This episode of On Culture interacts with this piece from The Embassy.
Here is an excerpt …
From time to time a psychology experiment will enter the cultural attention span - perhaps because we can relate to the findings of the experiment, even if those findings reveal a disturbing truth. One such experiment has been labeled The Invisible Gorilla.
The Invisible Gorilla is part of the popular culture nowadays, thanks largely to a widely-read 2010 book of that title. In that book, authors and cognitive psychologists Dan Simons and Christopher Chabris popularized a phenomenon of human perception—known in the jargon as “inattentional blindness”—which they had demonstrated in a study some years before. In the best known version of the experiment, volunteers were told to keep track of how many times some basketball players tossed a basketball. While they did this, someone in a gorilla suit walked across the basketball court, in plain view, yet many of the volunteers failed even to notice the beast.
The (Really Scary) Invisible Gorilla - APS - January 29, 2013
It might be tempting to think that we wouldn’t miss a gorilla walking by in plain sight, whatever we were doing. But, of course, those who missed the gorilla had to be told that they missed it. If you knew you missed the gorilla without being told - you didn’t really miss it. The really scary part, named in the title of this article, refers to the ways in which this experiment has been confirmed and extended - including radiologists missing images of gorillas in scans because they were looking for something else. The really scary part is that it names something about all of us. We miss some of the gorillas. All of us do. And, being missed, we don’t know that we are missing them.

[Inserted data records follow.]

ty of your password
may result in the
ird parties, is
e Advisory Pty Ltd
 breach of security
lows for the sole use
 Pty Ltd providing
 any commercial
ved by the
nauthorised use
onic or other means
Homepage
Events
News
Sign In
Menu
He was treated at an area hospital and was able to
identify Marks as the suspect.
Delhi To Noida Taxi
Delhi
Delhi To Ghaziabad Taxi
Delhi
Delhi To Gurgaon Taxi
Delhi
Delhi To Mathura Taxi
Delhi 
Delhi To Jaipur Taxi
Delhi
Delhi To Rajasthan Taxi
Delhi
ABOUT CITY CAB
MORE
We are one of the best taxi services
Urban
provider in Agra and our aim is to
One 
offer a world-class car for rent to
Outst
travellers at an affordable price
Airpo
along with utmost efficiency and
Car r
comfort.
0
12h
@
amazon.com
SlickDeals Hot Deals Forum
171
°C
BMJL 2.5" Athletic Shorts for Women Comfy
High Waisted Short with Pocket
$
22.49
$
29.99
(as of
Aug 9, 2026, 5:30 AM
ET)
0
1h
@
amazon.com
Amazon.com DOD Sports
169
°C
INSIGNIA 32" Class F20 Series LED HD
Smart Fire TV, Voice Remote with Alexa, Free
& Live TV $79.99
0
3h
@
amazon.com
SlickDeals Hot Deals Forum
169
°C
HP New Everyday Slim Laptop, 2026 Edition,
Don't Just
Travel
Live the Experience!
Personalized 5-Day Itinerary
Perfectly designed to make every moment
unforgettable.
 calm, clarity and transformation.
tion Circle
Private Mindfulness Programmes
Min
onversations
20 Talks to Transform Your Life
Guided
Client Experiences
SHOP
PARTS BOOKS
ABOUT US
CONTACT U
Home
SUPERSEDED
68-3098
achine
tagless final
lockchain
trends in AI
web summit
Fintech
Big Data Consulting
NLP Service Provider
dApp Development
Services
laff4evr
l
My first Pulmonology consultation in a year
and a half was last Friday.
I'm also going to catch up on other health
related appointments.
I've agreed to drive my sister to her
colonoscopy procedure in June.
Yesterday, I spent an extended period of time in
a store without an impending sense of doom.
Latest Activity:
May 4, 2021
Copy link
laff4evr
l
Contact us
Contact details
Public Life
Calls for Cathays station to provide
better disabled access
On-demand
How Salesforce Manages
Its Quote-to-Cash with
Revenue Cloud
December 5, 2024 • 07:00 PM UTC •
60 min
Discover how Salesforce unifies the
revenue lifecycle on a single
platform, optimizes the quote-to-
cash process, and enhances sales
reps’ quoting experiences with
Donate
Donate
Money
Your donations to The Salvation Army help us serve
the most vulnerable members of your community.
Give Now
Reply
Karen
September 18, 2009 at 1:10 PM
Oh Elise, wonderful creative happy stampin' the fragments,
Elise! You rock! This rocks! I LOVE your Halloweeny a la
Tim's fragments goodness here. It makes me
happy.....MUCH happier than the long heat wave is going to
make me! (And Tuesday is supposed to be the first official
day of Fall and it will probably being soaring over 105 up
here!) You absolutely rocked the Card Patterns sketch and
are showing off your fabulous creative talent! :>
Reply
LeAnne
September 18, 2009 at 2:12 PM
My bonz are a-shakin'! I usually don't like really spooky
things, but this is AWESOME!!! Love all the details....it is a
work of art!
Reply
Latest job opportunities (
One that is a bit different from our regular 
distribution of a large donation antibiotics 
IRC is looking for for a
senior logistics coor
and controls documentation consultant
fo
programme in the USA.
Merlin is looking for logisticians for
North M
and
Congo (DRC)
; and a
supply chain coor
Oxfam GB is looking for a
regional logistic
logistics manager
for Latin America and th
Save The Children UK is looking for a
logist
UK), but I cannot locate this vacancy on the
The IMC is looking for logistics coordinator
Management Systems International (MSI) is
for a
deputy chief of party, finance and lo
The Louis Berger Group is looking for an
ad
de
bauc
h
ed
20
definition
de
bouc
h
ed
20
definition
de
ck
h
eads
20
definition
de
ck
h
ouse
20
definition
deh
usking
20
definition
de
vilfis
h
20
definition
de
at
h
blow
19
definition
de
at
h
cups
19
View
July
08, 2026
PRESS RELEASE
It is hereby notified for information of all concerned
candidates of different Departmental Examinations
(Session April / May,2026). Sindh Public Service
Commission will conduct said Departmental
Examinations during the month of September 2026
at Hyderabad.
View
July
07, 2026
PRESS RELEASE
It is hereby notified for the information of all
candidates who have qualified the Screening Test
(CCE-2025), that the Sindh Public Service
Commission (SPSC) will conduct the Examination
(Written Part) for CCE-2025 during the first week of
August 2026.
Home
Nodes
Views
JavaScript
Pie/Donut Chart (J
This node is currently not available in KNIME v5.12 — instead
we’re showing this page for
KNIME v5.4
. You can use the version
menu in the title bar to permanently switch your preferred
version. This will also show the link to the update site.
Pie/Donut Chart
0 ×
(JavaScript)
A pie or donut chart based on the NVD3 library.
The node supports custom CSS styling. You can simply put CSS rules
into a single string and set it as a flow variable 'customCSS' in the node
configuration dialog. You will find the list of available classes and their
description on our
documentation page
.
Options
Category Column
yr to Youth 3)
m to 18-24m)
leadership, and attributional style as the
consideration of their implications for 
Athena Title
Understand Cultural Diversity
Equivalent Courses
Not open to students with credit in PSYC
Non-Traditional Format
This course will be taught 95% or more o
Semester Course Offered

The Zone of Interest is a movie that was nominated for Best Picture at the 2024 Academy Awards and won the Best International Feature and Best Sound prizes. Loosely based on the 2014 novel by Martin Amis, it details the homelife of Rudolf and Hedwig Hoss and their children. I will reveal some things about the movie in this article - but it is a movie that might be impossible to spoil. It isn’t really about plot. You know what is happening from the start. It is a movie that really needs to be watched. So - the homelife of the Hoss family: It is 1943, Rudolf is the commandant of the Auschwitz concentration camp and their home is right next to the camp - the wall of the camp forms one of the borders of their garden. Each day after the family breakfast Rudolf climbs on to his beloved horse and trots through the gate of the camp to begin his work day, and that is as much of the camp as we see - which is set almost entirely in the home and yard of the Hoss family. The Zone of Interest is about missing the gorilla, without really missing it. It is about missing the gorilla while knowing all along exactly where the gorilla is. It is about missing the gorilla by convincing yourself it isn’t really a gorilla.